Thursday, August 6, 2009

Musings as the Decade Changes

I'm just days from 40 and mighty pleased about it. Really. Reaching 30 was pretty pleasing as well. I had a beautiful three-year-old, a fulfilling career at half-time status, and best of all, I finally had an excuse. Turning 30 gave me the excuse I'd been looking for since the age of 12, at which point I was beginning to realize that I didn't spin in the same direction as most of the kids around me. Age 18 and 21 didn't find me any closer to the norm, but I found plenty of others whirling with the universe in their own pattern. At 30, though, I felt free. Free to not know the names of the latest songs and their performers (never had anyway), free to continue to be puzzled by fashion trends, free to be, basically, out of it. Whew.

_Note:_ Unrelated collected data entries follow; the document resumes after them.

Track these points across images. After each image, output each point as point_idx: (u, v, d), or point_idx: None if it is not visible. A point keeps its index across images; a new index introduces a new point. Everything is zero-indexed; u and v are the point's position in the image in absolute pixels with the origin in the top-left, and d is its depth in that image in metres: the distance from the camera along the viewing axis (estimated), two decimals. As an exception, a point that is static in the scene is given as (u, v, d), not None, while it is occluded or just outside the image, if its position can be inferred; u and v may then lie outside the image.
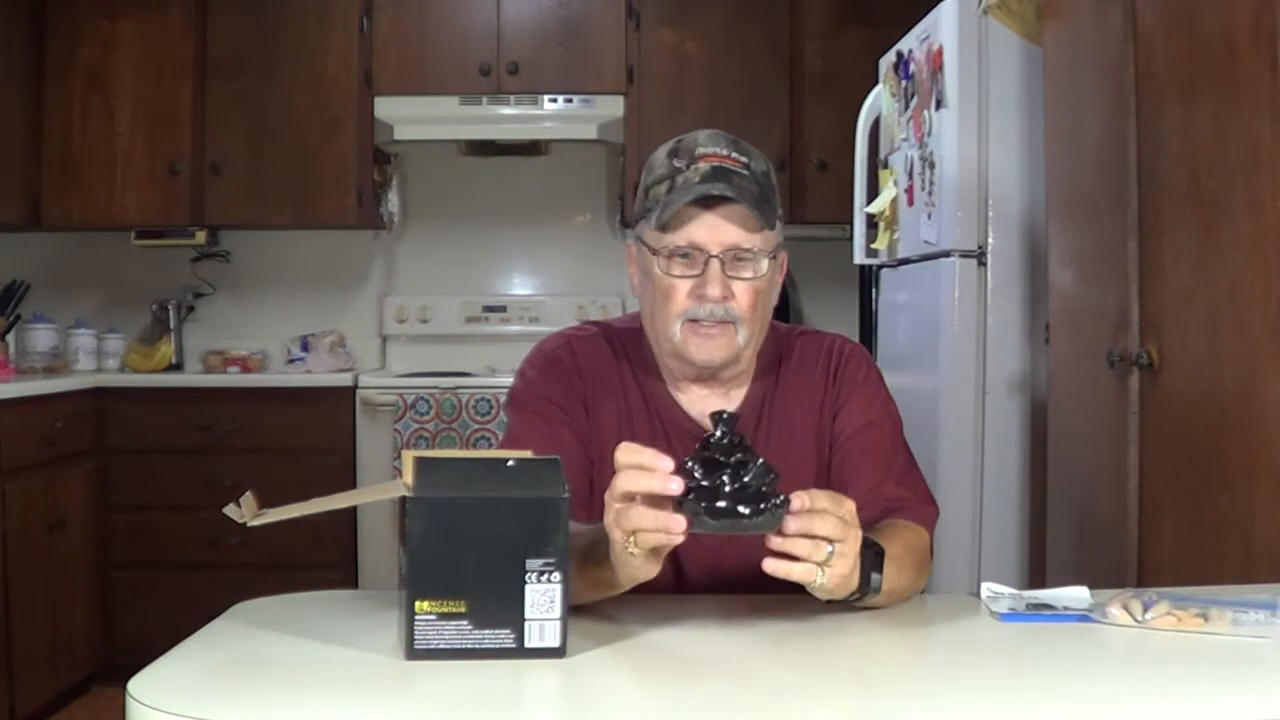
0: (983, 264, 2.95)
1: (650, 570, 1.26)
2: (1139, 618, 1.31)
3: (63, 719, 3.59)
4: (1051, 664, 1.22)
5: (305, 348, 4.33)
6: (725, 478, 1.17)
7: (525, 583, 1.19)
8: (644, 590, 1.33)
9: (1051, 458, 2.70)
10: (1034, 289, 2.91)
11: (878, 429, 1.64)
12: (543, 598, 1.19)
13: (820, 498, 1.24)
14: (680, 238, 1.52)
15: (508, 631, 1.19)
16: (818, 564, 1.24)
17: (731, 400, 1.63)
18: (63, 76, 4.15)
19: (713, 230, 1.52)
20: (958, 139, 2.94)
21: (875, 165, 3.55)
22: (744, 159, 1.54)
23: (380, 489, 1.31)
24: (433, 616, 1.18)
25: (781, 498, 1.18)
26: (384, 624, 1.28)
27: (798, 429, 1.63)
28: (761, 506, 1.17)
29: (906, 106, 3.27)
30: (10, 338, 4.09)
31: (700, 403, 1.63)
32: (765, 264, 1.54)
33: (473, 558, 1.18)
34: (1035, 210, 2.88)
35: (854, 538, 1.27)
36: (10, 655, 3.27)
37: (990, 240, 2.94)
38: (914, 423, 3.13)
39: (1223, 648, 1.24)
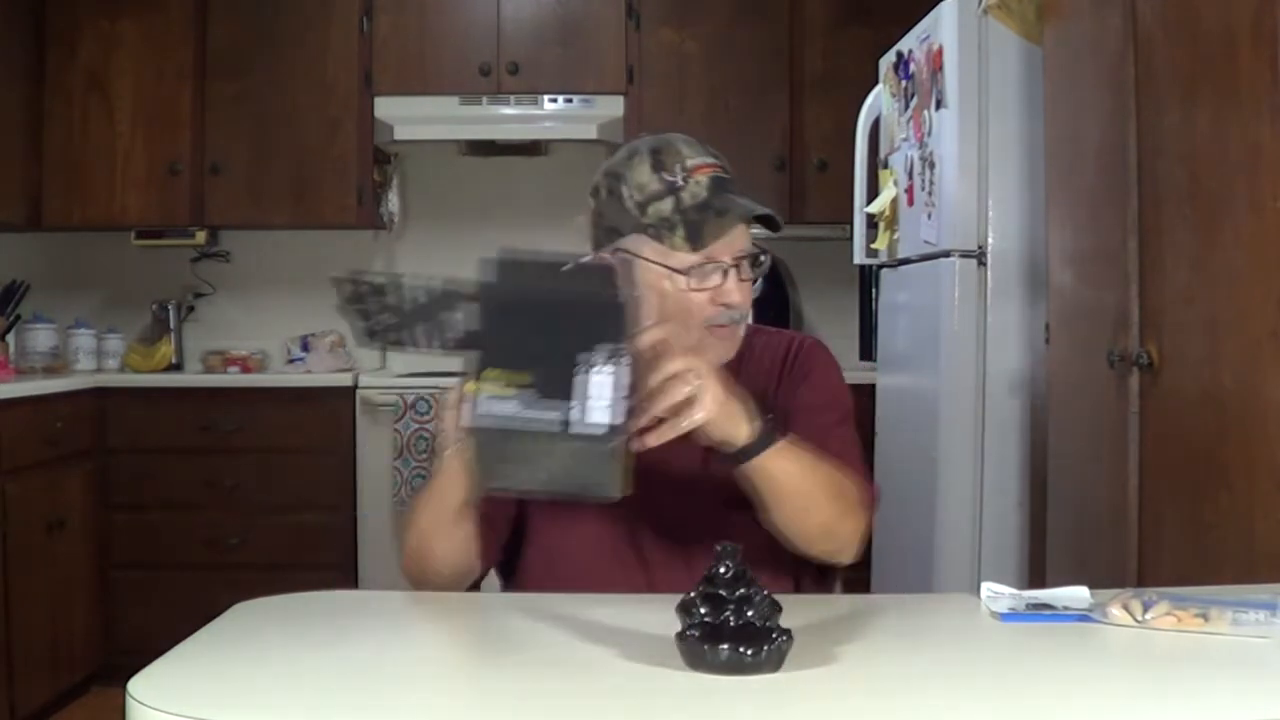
0: (983, 264, 2.95)
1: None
2: (1139, 618, 1.31)
3: (63, 719, 3.59)
4: (1051, 664, 1.22)
5: (305, 348, 4.33)
6: (729, 614, 1.16)
7: (583, 371, 1.21)
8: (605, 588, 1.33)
9: (1051, 458, 2.70)
10: (1034, 289, 2.91)
11: (822, 410, 1.65)
12: (598, 387, 1.22)
13: (651, 334, 1.32)
14: (704, 254, 1.55)
15: (558, 415, 1.21)
16: (689, 400, 1.32)
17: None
18: (63, 76, 4.15)
19: (729, 242, 1.56)
20: (958, 139, 2.94)
21: (875, 165, 3.55)
22: (722, 161, 1.59)
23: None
24: (496, 388, 1.21)
25: (785, 633, 1.16)
26: (384, 624, 1.28)
27: None
28: (765, 647, 1.15)
29: (906, 106, 3.27)
30: (10, 338, 4.09)
31: None
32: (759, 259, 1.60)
33: (535, 345, 1.22)
34: (1035, 210, 2.88)
35: (705, 366, 1.35)
36: (10, 655, 3.27)
37: (990, 240, 2.94)
38: (914, 423, 3.16)
39: (1223, 648, 1.24)
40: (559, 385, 1.22)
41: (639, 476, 1.59)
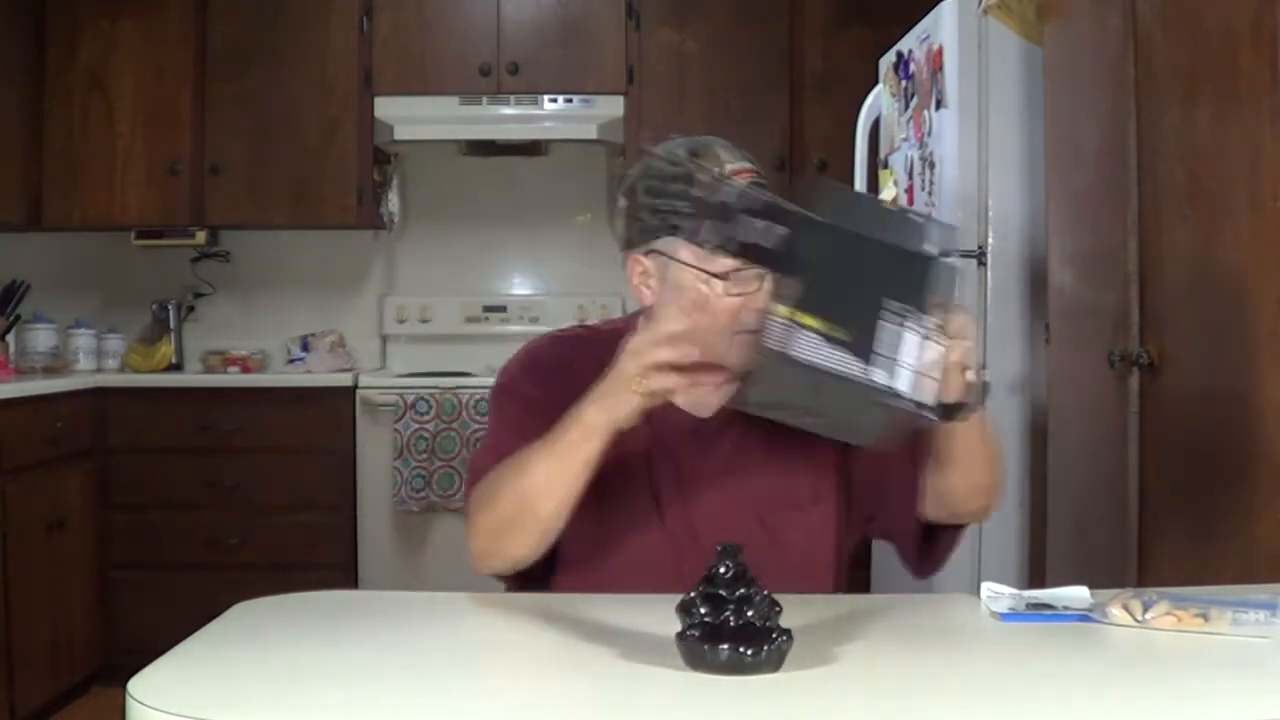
0: (983, 264, 2.95)
1: (632, 418, 1.40)
2: (1139, 618, 1.31)
3: (63, 719, 3.59)
4: (1051, 664, 1.22)
5: (305, 348, 4.33)
6: (729, 615, 1.15)
7: (895, 323, 1.23)
8: (643, 590, 1.32)
9: (1051, 457, 2.70)
10: (1034, 289, 2.91)
11: None
12: (908, 348, 1.23)
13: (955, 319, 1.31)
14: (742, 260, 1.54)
15: (861, 367, 1.22)
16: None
17: (722, 393, 1.63)
18: (63, 76, 4.15)
19: None
20: (958, 139, 2.94)
21: (875, 165, 3.55)
22: (757, 166, 1.58)
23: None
24: (812, 323, 1.23)
25: (785, 633, 1.16)
26: (384, 624, 1.28)
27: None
28: (765, 647, 1.14)
29: (906, 106, 3.27)
30: (10, 338, 4.09)
31: (686, 393, 1.62)
32: None
33: (842, 280, 1.23)
34: (1035, 210, 2.88)
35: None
36: (10, 655, 3.27)
37: (990, 240, 2.95)
38: (914, 423, 3.15)
39: (1223, 648, 1.24)
40: (867, 334, 1.22)
41: (683, 489, 1.60)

As 40 approaches, my rhythm no longer feels out of sync with the world but rather in sync with the beat of my heart and the song of my soul. I still can't list popular music groups or identify TV and music stars, and my wardrobe is defintely not up-to-date, but I know myself more deeply than I did at 30. In the past decade, I've nursed a child to age 4, embraced the world of homeschooling, left two faiths and found one to call home. I've found strength in mind and body through martial arts, brought compassion and knowledge to new mothers, and reveled in the friendship of others. I've fought for a crumbling marriage that was not to be saved yet retained my dignity and sense of humor. Most importantly, I've loved, laughed and learned with two free-thinking, bright, generally kind sons, the delights of my life. I'm reaching 40 and feeling fine.